Segment Start: Passage to read

Peanuts and tree nuts (like almonds and walnuts) are not only among the major allergy-triggering foods, they're also more likely to cause serious or life-threatening reactions and are a choking hazard for babies and young children. For this reason, the American Academy of Pediatrics suggests you wait until your child is 4 before offering nuts; chop nuts into teeny pieces if you give them to your child earlier. Since peanut butter and other nut butters aren't a choking hazard if spread thinly, it's fine to spread some on bits of bread or crackers after 12 months. (Though if you have a family history of allergies, your pediatrician may suggest you wait longer).
Although most children are not allergic to nuts, it is important to pay attention for signs of a reaction after your kid tries them. Common food allergy symptoms include:
• A rash
• Runny nose
• Swelling of the lips and face
• Itchy eyes
If you spot these and suspect allergies, call your pediatrician. They usually clear up within a few hours with a little help from an antihistamine like Benadryl.
Severe reactions can trigger the above symptoms plus these:
• Trouble breathing
• Itchy mouth and throat
• Pale, bluish complexion
• Low pulse
For a serious reaction or if you suspect your child is going into anaphylactic shock, you should go to the emergency room right away. The sooner it's treated (with epinephrine and/or steroids), the better.

Segment End: Passage to read

What the task asks
In the passage about nuts, what age does the American Academy of Pediatrics suggest waiting for before a child is offered nuts? Rely only on the passage about nuts for your answers.

Segment Start: Extracted records

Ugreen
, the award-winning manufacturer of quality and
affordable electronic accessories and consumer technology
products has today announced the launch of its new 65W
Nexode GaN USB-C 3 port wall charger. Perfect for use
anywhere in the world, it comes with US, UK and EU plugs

Segment End: Extracted records

Task solution
Age 4.